My Grandmother, who you will learn about later in this blog (she’s the Marjorie of Tom and Marjorie), was an expert at guilt trips. You would think she and Ella were blood related. When I would call Grandmother to tell her I planned to come by, she would say “Oh I know you are so busy, I hate to bother you!” Basically assuming that every time I came by was an inconvenience to me. I got used to it eventually, understanding that her guilt trips were from years of parenting practice and from a genuine desire not to impose on me (she harbored an unfair amount of self-guilt over feeling she was burdensome on others). But my parents and I laughed about it when I would give them updates on how she was doing. She was so politely guilt-trippy. It was an art form.

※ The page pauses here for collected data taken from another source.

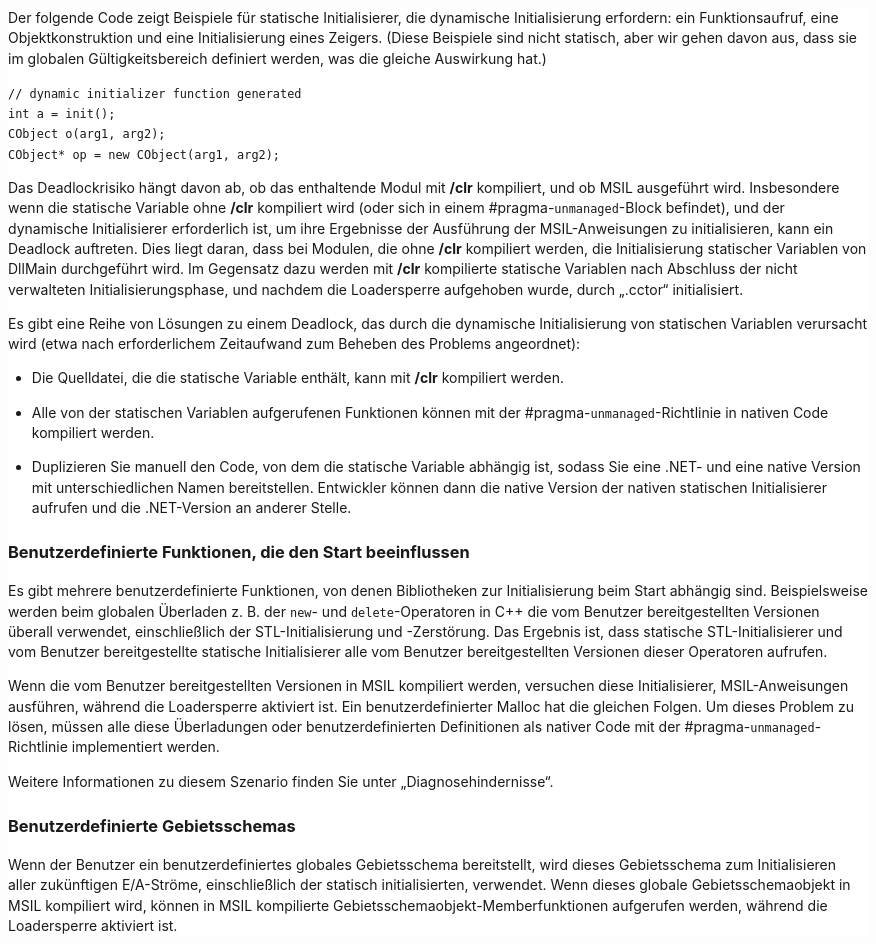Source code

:  Der folgende Code zeigt Beispiele für statische Initialisierer, die dynamische Initialisierung erfordern: ein Funktionsaufruf, eine Objektkonstruktion und eine Initialisierung eines Zeigers. \(Diese Beispiele sind nicht statisch, aber wir gehen davon aus, dass sie im globalen Gültigkeitsbereich definiert werden, was die gleiche Auswirkung hat.\)  
  
```  
// dynamic initializer function generated  
int a = init();  
CObject o(arg1, arg2);    
CObject* op = new CObject(arg1, arg2);  
```  
  
 Das Deadlockrisiko hängt davon ab, ob das enthaltende Modul mit **\/clr** kompiliert, und ob MSIL ausgeführt wird. Insbesondere wenn die statische Variable ohne **\/clr** kompiliert wird \(oder sich in einem \#pragma\-`unmanaged`\-Block befindet\), und der dynamische Initialisierer erforderlich ist, um ihre Ergebnisse der Ausführung der MSIL\-Anweisungen zu initialisieren, kann ein Deadlock auftreten. Dies liegt daran, dass bei Modulen, die ohne **\/clr** kompiliert werden, die Initialisierung statischer Variablen von DllMain durchgeführt wird. Im Gegensatz dazu werden mit **\/clr** kompilierte statische Variablen nach Abschluss der nicht verwalteten Initialisierungsphase, und nachdem die Loadersperre aufgehoben wurde, durch „.cctor“ initialisiert.  
  
 Es gibt eine Reihe von Lösungen zu einem Deadlock, das durch die dynamische Initialisierung von statischen Variablen verursacht wird \(etwa nach erforderlichem Zeitaufwand zum Beheben des Problems angeordnet\):  
  
-   Die Quelldatei, die die statische Variable enthält, kann mit **\/clr** kompiliert werden.  
  
-   Alle von der statischen Variablen aufgerufenen Funktionen können mit der \#pragma\-`unmanaged`\-Richtlinie in nativen Code kompiliert werden.  
  
-   Duplizieren Sie manuell den Code, von dem die statische Variable abhängig ist, sodass Sie eine .NET\- und eine native Version mit unterschiedlichen Namen bereitstellen. Entwickler können dann die native Version der nativen statischen Initialisierer aufrufen und die .NET\-Version an anderer Stelle.  
  
### Benutzerdefinierte Funktionen, die den Start beeinflussen  
 Es gibt mehrere benutzerdefinierte Funktionen, von denen Bibliotheken zur Initialisierung beim Start abhängig sind. Beispielsweise werden beim globalen Überladen z. B. der `new`\- und `delete`\-Operatoren in C\+\+ die vom Benutzer bereitgestellten Versionen überall verwendet, einschließlich der STL\-Initialisierung und \-Zerstörung. Das Ergebnis ist, dass statische STL\-Initialisierer und vom Benutzer bereitgestellte statische Initialisierer alle vom Benutzer bereitgestellten Versionen dieser Operatoren aufrufen.  
  
 Wenn die vom Benutzer bereitgestellten Versionen in MSIL kompiliert werden, versuchen diese Initialisierer, MSIL\-Anweisungen ausführen, während die Loadersperre aktiviert ist. Ein benutzerdefinierter Malloc hat die gleichen Folgen. Um dieses Problem zu lösen, müssen alle diese Überladungen oder benutzerdefinierten Definitionen als nativer Code mit der \#pragma\-`unmanaged`\-Richtlinie implementiert werden.  
  
 Weitere Informationen zu diesem Szenario finden Sie unter „Diagnosehindernisse“.  
  
### Benutzerdefinierte Gebietsschemas  
 Wenn der Benutzer ein benutzerdefiniertes globales Gebietsschema bereitstellt, wird dieses Gebietsschema zum Initialisieren aller zukünftigen E\/A\-Ströme, einschließlich der statisch initialisierten, verwendet. Wenn dieses globale Gebietsschemaobjekt in MSIL kompiliert wird, können in MSIL kompilierte Gebietsschemaobjekt\-Memberfunktionen aufgerufen werden, während die Loadersperre aktiviert ist.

So here we have Ella, whom I have developed a deep admiration and connection with - if only through letters and my imagination of what she was like. But letters like this remind me that above all else, she was my Opa’s mother- and just as crazy as the rest of us mothers. (I have a theory that all women become insane the moment they have children- it’s a rampant disease.)

It actually made me laugh and warmed my heart. She misses her son so very much, and it doesn’t stop her from this amazing guilt trip:

“They had actually expected to hear from you and wrote that Tom has so many new things and did not think of his old friends. But surely they know that you are a true friend and will remain one. In the meantime you have probably written to them and all your Berliner friends.”

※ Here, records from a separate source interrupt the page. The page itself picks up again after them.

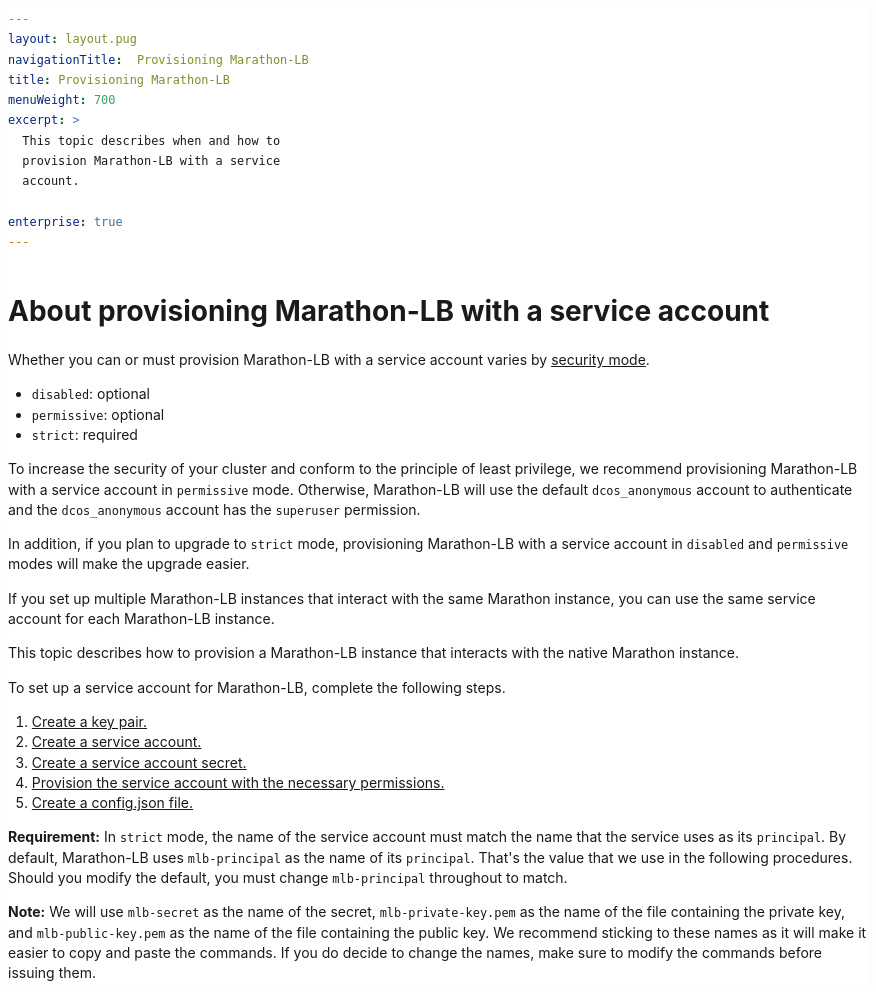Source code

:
 ```yaml
---
layout: layout.pug
navigationTitle:  Provisioning Marathon-LB
title: Provisioning Marathon-LB
menuWeight: 700
excerpt: >
  This topic describes when and how to
  provision Marathon-LB with a service
  account.

enterprise: true
---
```



# About provisioning Marathon-LB with a service account

Whether you can or must provision Marathon-LB with a service account varies by [security mode](/1.11/security/ent/#security-modes).

- `disabled`: optional
- `permissive`: optional
- `strict`: required

To increase the security of your cluster and conform to the principle of least privilege, we recommend provisioning Marathon-LB with a service account in `permissive` mode. Otherwise, Marathon-LB will use the default `dcos_anonymous` account to authenticate and the `dcos_anonymous` account has the `superuser` permission.

In addition, if you plan to upgrade to `strict` mode, provisioning Marathon-LB with a service account in `disabled` and `permissive` modes will make the upgrade easier. 

If you set up multiple Marathon-LB instances that interact with the same Marathon instance, you can use the same service account for each Marathon-LB instance. 

This topic describes how to provision a Marathon-LB instance that interacts with the native Marathon instance. 

To set up a service account for Marathon-LB, complete the following steps.

1. [Create a key pair.](#create-a-keypair)
1. [Create a service account.](#create-a-service-account)
1. [Create a service account secret.](#create-an-sa-secret)
1. [Provision the service account with the necessary permissions.](#give-perms)
1. [Create a config.json file.](#create-json)

**Requirement:** In `strict` mode, the name of the service account must match the name that the service uses as its `principal`. By default, Marathon-LB uses `mlb-principal` as the name of its `principal`. That's the value that we use in the following procedures. Should you modify the default, you must change `mlb-principal` throughout to match.

**Note:** We will use `mlb-secret` as the name of the secret, `mlb-private-key.pem` as the name of the file containing the private key, and `mlb-public-key.pem` as the name of the file containing the public key. We recommend sticking to these names as it will make it easier to copy and paste the commands. If you do decide to change the names, make sure to modify the commands before issuing them.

Hahahahaha! The next best thing is she follows this paragraph with:

“I also have not heard from you since the first letter.”

Ella just puts it out there- plain and simple. He knows what she meant. There’s a bit of energy in this letter, Ella is up to her mothering standards: loving him, chastising him, and asking for pictures and details. I love it.

And though I hope Opa saw the love in it, I’m sure he wondered how he was supposed to write every friend and relative while keeping a detailed diary, making new friends, excelling in school work, and mastering the English language. He also had to earn a living. He couldn’t depend on financial help from home, so he worked several jobs in order to pay rent, buy groceries and...um... stamps. I wonder if any of Opa’s letters to Ella said: “MAMA! I’m busy!” I would bet they didn’t- because as much as he may have thought these things, surely he always remembered that she loved and missed him.

It seems natural, when you are a part of someone’s everyday life and suddenly are stripped from all the details that you took for granted, you hunger for the minutia. You no longer know what time they left for school that morning, what they had for lunch, who they hung out with in the afternoon, what they talked about in the family room. You don’t know what they wear, what they smell like, did they brush their teeth? You go from an abundance of details that make up the bigger picture of our daily lives, to only the highlights- if even that. You miss the nuances that you’ve trained yourself to notice. You can’t ask the right questions based on the moods. Communication is relegated to the hall of fame of your month, and misses the casual conversation around the dinner table. 


I think the details are why I get homesick for my family. The little jokes and funny expressions that don’t happen over the phone or a letter. What’s worse is that you get used to it. You get used to missing that person from your life. You get used to not knowing. And that is something that Mama Ella wasn’t ready to accept. She wanted details, she wanted to know Opa’s inner thoughts and the names of his friends. She wasn’t ready to let go just yet. She yearned to join him.

Always there is the hint of the background noise that is Nazi Germany... Ella asks Opa to work with Ellen Ruth “very hard” so that she can join them in the US.

1 comment:

  1. I think perhaps this "back-door guilt trip", as my family calls it, is in fact a generational art-form! LOL Both of my grandmothers are masters of the craft. G'ma Hanna in particular can make you feel as though she believes that each visit to her is an act of duty and couldn't possibly have been enjoyable for us! (Maybe not quite to that extent, but occasionally!) Some day perhaps that hidden gene in our DNA will turn on and we will suddenly be so adept!